WHAT THE TASK ASKS => Any image found in the entries is to be skipped; the rest is returned word for word.

PROVIDED DATA =>

────────

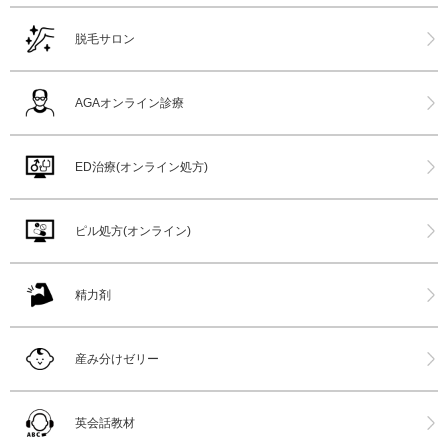
脱毛サロン
AGAオンライン診療
ED治療(オンライン処方)
ピル処方(オンライン)
精力剤
産み分けゼリー
英会話教材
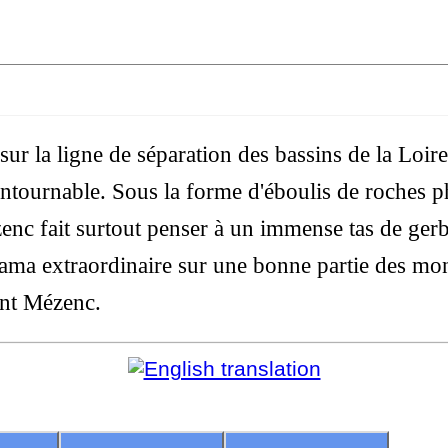
sur la ligne de séparation des bassins de la Loir
ntournable. Sous la forme d'éboulis de roches ph
nc fait surtout penser à un immense tas de gerb
rama extraordinaire sur une bonne partie des mo
ont Mézenc.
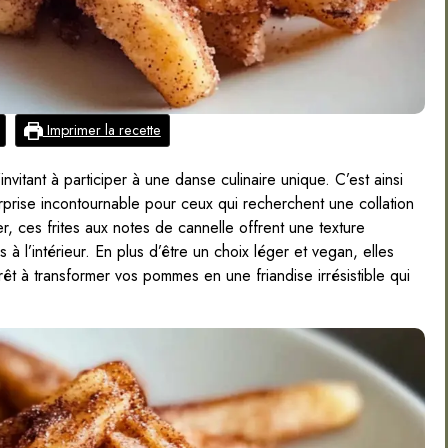
Imprimer la recette
itant à participer à une danse culinaire unique. C’est ainsi
rprise incontournable pour ceux qui recherchent une collation
r, ces frites aux notes de cannelle offrent une texture
es à l’intérieur. En plus d’être un choix léger et vegan, elles
êt à transformer vos pommes en une friandise irrésistible qui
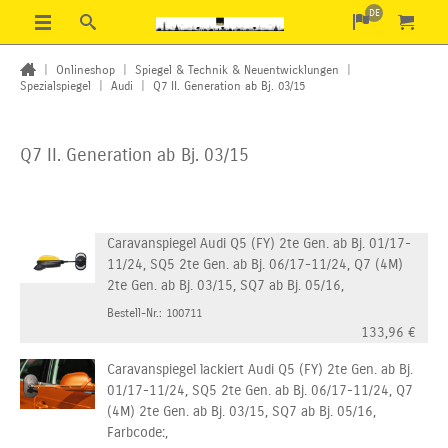
DE
|
Onlineshop
|
Spiegel & Technik & Neuentwicklungen
|
Spezialspiegel
|
Audi
|
Q7 II. Generation ab Bj. 03/15
Q7 II. Generation ab Bj. 03/15
Caravanspiegel Audi Q5 (FY) 2te Gen. ab Bj. 01/17-
11/24, SQ5 2te Gen. ab Bj. 06/17-11/24, Q7 (4M)
2te Gen. ab Bj. 03/15, SQ7 ab Bj. 05/16,
Bestell-Nr.: 100711
133,96
€
Caravanspiegel lackiert Audi Q5 (FY) 2te Gen. ab Bj.
01/17-11/24, SQ5 2te Gen. ab Bj. 06/17-11/24, Q7
(4M) 2te Gen. ab Bj. 03/15, SQ7 ab Bj. 05/16,
Farbcode:,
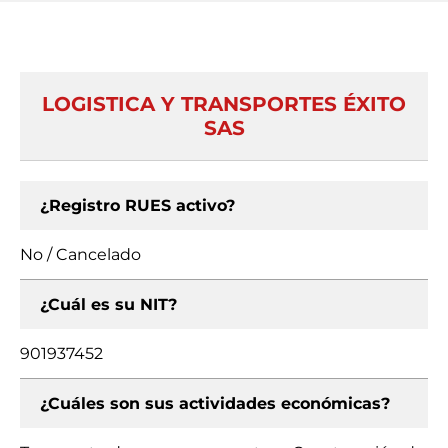
LOGISTICA Y TRANSPORTES ÉXITO
SAS
¿Registro RUES activo?
No / Cancelado
¿Cuál es su NIT?
901937452
¿Cuáles son sus actividades económicas?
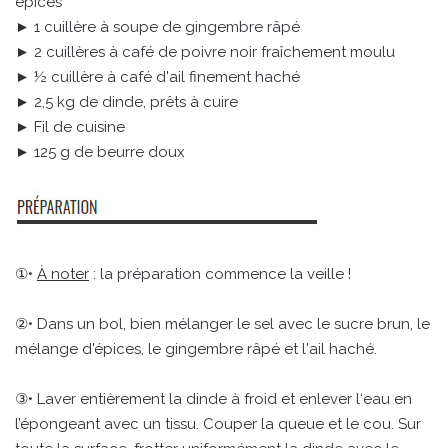
épices
► 1 cuillère à soupe de gingembre râpé
► 2 cuillères à café de poivre noir fraîchement moulu
► ½ cuillère à café d'ail finement haché
► 2,5 kg de dinde, prêts à cuire
► Fil de cuisine
► 125 g de beurre doux
①•
À noter
: la préparation commence la veille !
②• Dans un bol, bien mélanger le sel avec le sucre brun, le
mélange d'épices, le gingembre râpé et l'ail haché.
③• Laver entièrement la dinde à froid et enlever l‘eau en
l’épongeant avec un tissu. Couper la queue et le cou. Sur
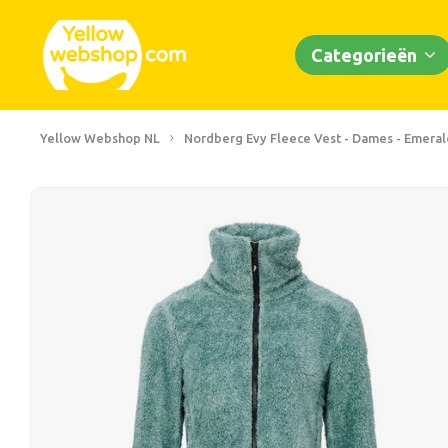
Categorieën
Yellow Webshop NL
Nordberg Evy Fleece Vest - Dames - Emeral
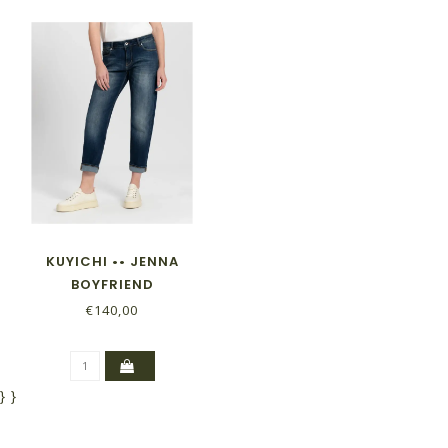
KUYICHI •• JENNA
BOYFRIEND
€140,00
}
}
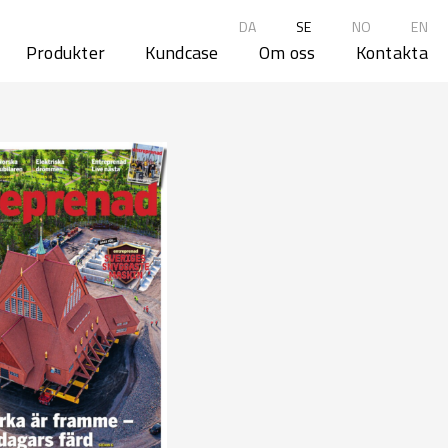
DA
SE
NO
EN
Produkter
Kundcase
Om oss
Kontakta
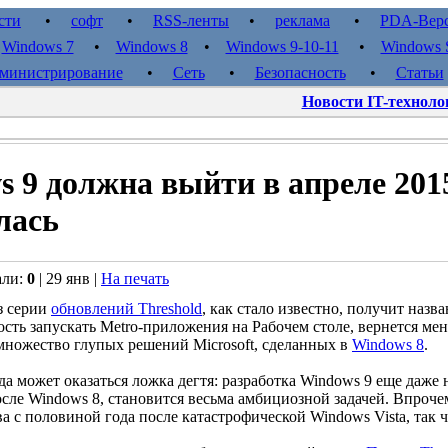
сти
•
софт
•
RSS-ленты
•
реклама
•
PDA-Вер
•
Windows 7
•
Windows 8
•
Windows 9-10-11
•
Windows S
министрирование
•
Сеть
•
Безопасность
•
Статьи
Новости IT-техноло
 9 должна выйти в апреле 2015
лась
али:
0
| 29 янв |
На печать
з серии
обновлений Threshold
, как стало известно, получит назв
сть запускать Metro-приложения на Рабочем столе, вернется меню
множество глупых решений Microsoft, сделанных в
Windows 8
.
а может оказаться ложка дегтя: разработка Windows 9 еще даже не
сле Windows 8, становится весьма амбициозной задачей. Впрочем
ва с половиной года после катастрофической Windows Vista, так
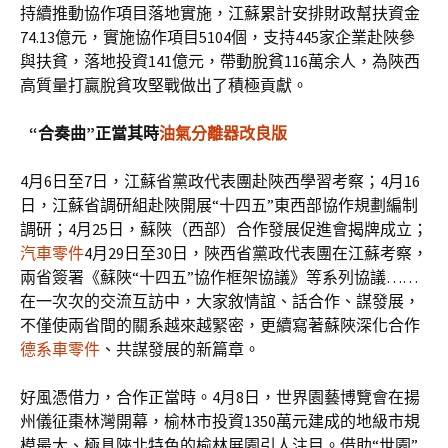
持續推動協作項目落地實施，江蘇累計安排財政幫扶資金
74.13億元，實施協作項目5104個，支持445家企業赴陜參
與扶貧，落地投資141億元，帶動脫貧116萬余人，為陜西
高質量打贏脫貧攻堅戰做出了積極貢獻。
“合奏曲”正當其時
油氣分離器改良版
4月6日至7日，江蘇省黨政代表團赴陜西學習考察；4月16
日，江蘇省調研組赴陜開展“十四五”東西部協作規劃編制
調研；4月25日，蘇陜（西部）合作發展促進會揭牌成立；
汽車零件
4月29日至30日，陜西省黨政代表團在江蘇考察，
兩省簽署《蘇陜“十四五”協作框架協議》等系列協議……
在一次次的交流互訪中，大家敘情誼、話合作、謀發展，
不僅使兩省間的關系越來越緊密，更續寫著蘇陜深化合作
德系車零件
、共謀發展的新篇章。
好風憑借力，合作正當時。4月8日，世界園藝博覽會在揚
州儀征棗林灣開幕，榆林市投資1350萬元建成的地級市規
模最大、極具陜北特色的榆林展園引人注目。借助“世園”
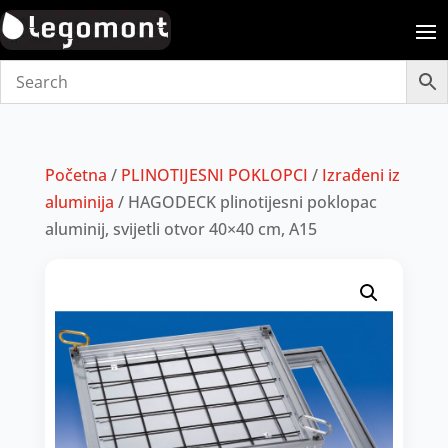
Početna
/
PLINOTIJESNI POKLOPCI
/
Izrađeni iz
aluminija
/ HAGODECK plinotijesni poklopac
aluminij, svijetli otvor 40×40 cm, A15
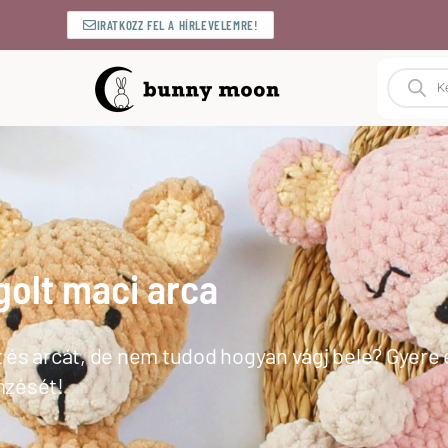
IRATKOZZ FEL A HÍRLEVELEMRE!
olt maci arca
 és arcát, de nem tudod hogyan vágj bele? Gyere 
mzését!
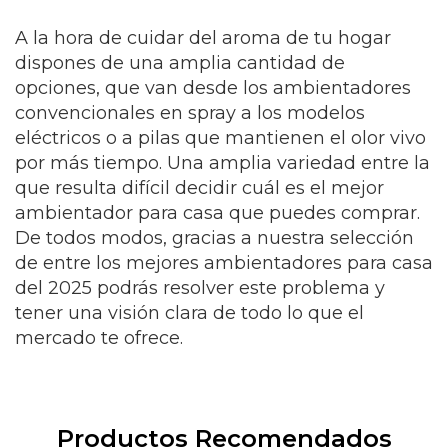
A la hora de cuidar del aroma de tu hogar
dispones de una amplia cantidad de
opciones, que van desde los ambientadores
convencionales en spray a los modelos
eléctricos o a pilas que mantienen el olor vivo
por más tiempo. Una amplia variedad entre la
que resulta difícil decidir cuál es el mejor
ambientador para casa que puedes comprar.
De todos modos, gracias a nuestra selección
de entre los mejores ambientadores para casa
del 2025 podrás resolver este problema y
tener una visión clara de todo lo que el
mercado te ofrece.
Productos Recomendados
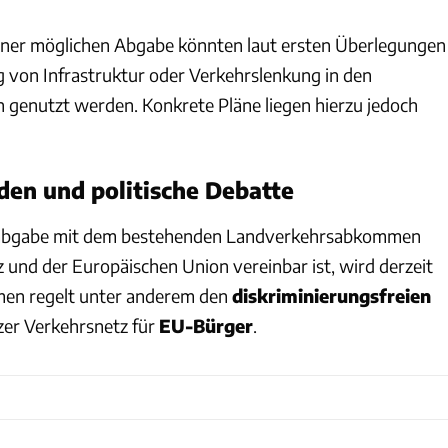
iner möglichen Abgabe könnten laut ersten Überlegungen
g von Infrastruktur oder Verkehrslenkung in den
 genutzt werden. Konkrete Pläne liegen hierzu jedoch
den und politische Debatte
sabgabe mit dem bestehenden Landverkehrsabkommen
 und der Europäischen Union vereinbar ist, wird derzeit
en regelt unter anderem den
diskriminierungsfreien
er Verkehrsnetz für
EU-Bürger
.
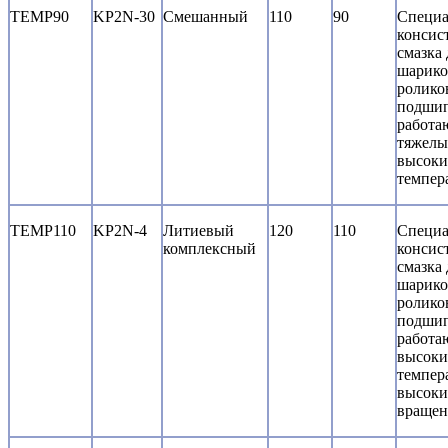
TEMP90
KP2N-30
Смешанный
110
90
Специа
консис
смазка 
шарико
ролико
подшип
работа
тяжелы
высоки
темпер
TEMP110
KP2N-4
Литиевый
120
110
Специа
комплексный
консис
смазка 
шарико
ролико
подшип
работа
высоки
темпер
высоки
вращен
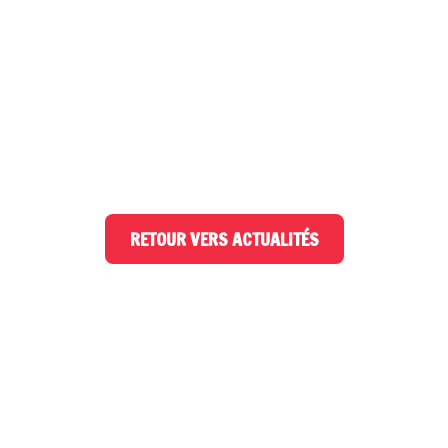
RETOUR VERS ACTUALITÉS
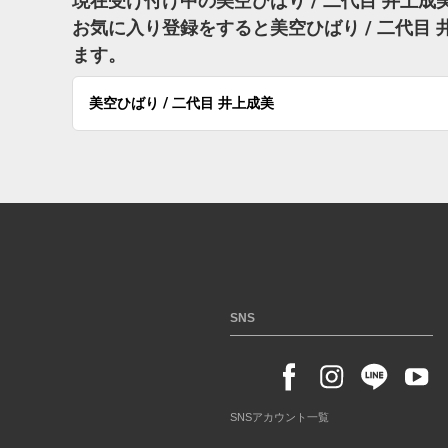
現在受け付け中の美空ひばり / 二代目 井上
お気に入り登録をすると美空ひばり / 二代目
ます。
美空ひばり / 二代目 井上成美
SNS
SNSアカウント一覧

────────

TASK SOLUTION =>
脱毛サロン
AGAオンライン診療
ED治療(オンライン処方)
ピル処方(オンライン)
精力剤
産み分けゼリー
英会話教材
sur la ligne de séparation des bassins de la Loir
ntournable. Sous la forme d'éboulis de roches ph
nc fait surtout penser à un immense tas de gerb
rama extraordinaire sur une bonne partie des mo
ont Mézenc.
Imprimer la recette
itant à participer à une danse culinaire unique. C’est ainsi
rprise incontournable pour ceux qui recherchent une collation
r, ces frites aux notes de cannelle offrent une texture
es à l’intérieur. En plus d’être un choix léger et vegan, elles
êt à transformer vos pommes en une friandise irrésistible qui
DE
|
Onlineshop
|
Spiegel & Technik & Neuentwicklungen
|
Spezialspiegel
|
Audi
|
Q7 II. Generation ab Bj. 03/15
Q7 II. Generation ab Bj. 03/15
Caravanspiegel Audi Q5 (FY) 2te Gen. ab Bj. 01/17-
11/24, SQ5 2te Gen. ab Bj. 06/17-11/24, Q7 (4M)
2te Gen. ab Bj. 03/15, SQ7 ab Bj. 05/16,
Bestell-Nr.: 100711
133,96
€
Caravanspiegel lackiert Audi Q5 (FY) 2te Gen. ab Bj.
01/17-11/24, SQ5 2te Gen. ab Bj. 06/17-11/24, Q7
(4M) 2te Gen. ab Bj. 03/15, SQ7 ab Bj. 05/16,
Farbcode:,
LOGISTICA Y TRANSPORTES ÉXITO
SAS
¿Registro RUES activo?
No / Cancelado
¿Cuál es su NIT?
901937452
¿Cuáles son sus actividades económicas?
épices
► 1 cuillère à soupe de gingembre râpé
► 2 cuillères à café de poivre noir fraîchement moulu
► ½ cuillère à café d'ail finement haché
► 2,5 kg de dinde, prêts à cuire
► Fil de cuisine
► 125 g de beurre doux
①•
À noter
: la préparation commence la veille !
②• Dans un bol, bien mélanger le sel avec le sucre brun, le
mélange d'épices, le gingembre râpé et l'ail haché.
③• Laver entièrement la dinde à froid et enlever l‘eau en
l’épongeant avec un tissu. Couper la queue et le cou. Sur
Categorieën
Yellow Webshop NL
Nordberg Evy Fleece Vest - Dames - Emeral
KUYICHI •• JENNA
BOYFRIEND
€140,00
}
}
DA
SE
NO
EN
Produkter
Kundcase
Om oss
Kontakta
сти
•
софт
•
RSS-ленты
•
реклама
•
PDA-Вер
•
Windows 7
•
Windows 8
•
Windows 9-10-11
•
Windows S
министрирование
•
Сеть
•
Безопасность
•
Статьи
Новости IT-техноло
 9 должна выйти в апреле 2015
лась
али:
0
| 29 янв |
На печать
з серии
обновлений Threshold
, как стало известно, получит назв
сть запускать Metro-приложения на Рабочем столе, вернется меню
множество глупых решений Microsoft, сделанных в
Windows 8
.
а может оказаться ложка дегтя: разработка Windows 9 еще даже не
сле Windows 8, становится весьма амбициозной задачей. Впрочем
ва с половиной года после катастрофической Windows Vista, так
持續推動協作項目落地實施，江蘇累計安排財政幫扶資金
74.13億元，實施協作項目5104個，支持445家企業赴陜參
與扶貧，落地投資141億元，帶動脫貧116萬余人，為陜西
高質量打贏脫貧攻堅戰做出了積極貢獻。
“合奏曲”正當其時
油氣分離器改良版
4月6日至7日，江蘇省黨政代表團赴陜西學習考察；4月16
日，江蘇省調研組赴陜開展“十四五”東西部協作規劃編制
調研；4月25日，蘇陜（西部）合作發展促進會揭牌成立；
汽車零件
4月29日至30日，陜西省黨政代表團在江蘇考察，
兩省簽署《蘇陜“十四五”協作框架協議》等系列協議……
在一次次的交流互訪中，大家敘情誼、話合作、謀發展，
不僅使兩省間的關系越來越緊密，更續寫著蘇陜深化合作
德系車零件
、共謀發展的新篇章。
好風憑借力，合作正當時。4月8日，世界園藝博覽會在揚
州儀征棗林灣開幕，榆林市投資1350萬元建成的地級市規
模最大、極具陜北特色的榆林展園引人注目。借助“世園”
Početna
/
PLINOTIJESNI POKLOPCI
/
Izrađeni iz
aluminija
/ HAGODECK plinotijesni poklopac
aluminij, svijetli otvor 40×40 cm, A15
IRATKOZZ FEL A HÍRLEVELEMRE!
olt maci arca
 és arcát, de nem tudod hogyan vágj bele? Gyere 
mzését!
A la hora de cuidar del aroma de tu hogar
dispones de una amplia cantidad de
opciones, que van desde los ambientadores
convencionales en spray a los modelos
eléctricos o a pilas que mantienen el olor vivo
por más tiempo. Una amplia variedad entre la
que resulta difícil decidir cuál es el mejor
ambientador para casa que puedes comprar.
De todos modos, gracias a nuestra selección
de entre los mejores ambientadores para casa
del 2025 podrás resolver este problema y
tener una visión clara de todo lo que el
mercado te ofrece.
Productos Recomendados
iner möglichen Abgabe könnten laut ersten Überlegungen
g von Infrastruktur oder Verkehrslenkung in den
 genutzt werden. Konkrete Pläne liegen hierzu jedoch
den und politische Debatte
sabgabe mit dem bestehenden Landverkehrsabkommen
 und der Europäischen Union vereinbar ist, wird derzeit
en regelt unter anderem den
diskriminierungsfreien
er Verkehrsnetz für
EU-Bürger
.
TEMP90
KP2N-30
Смешанный
110
90
Специа
консис
смазка 
шарико
ролико
подшип
работа
тяжелы
высоки
темпер
TEMP110
KP2N-4
Литиевый
120
110
Специа
комплексный
консис
смазка 
шарико
ролико
подшип
работа
высоки
темпер
высоки
вращен
RETOUR VERS ACTUALITÉS
現在受け付け中の美空ひばり / 二代目 井上
お気に入り登録をすると美空ひばり / 二代目
ます。
美空ひばり / 二代目 井上成美
SNS
SNSアカウント一覧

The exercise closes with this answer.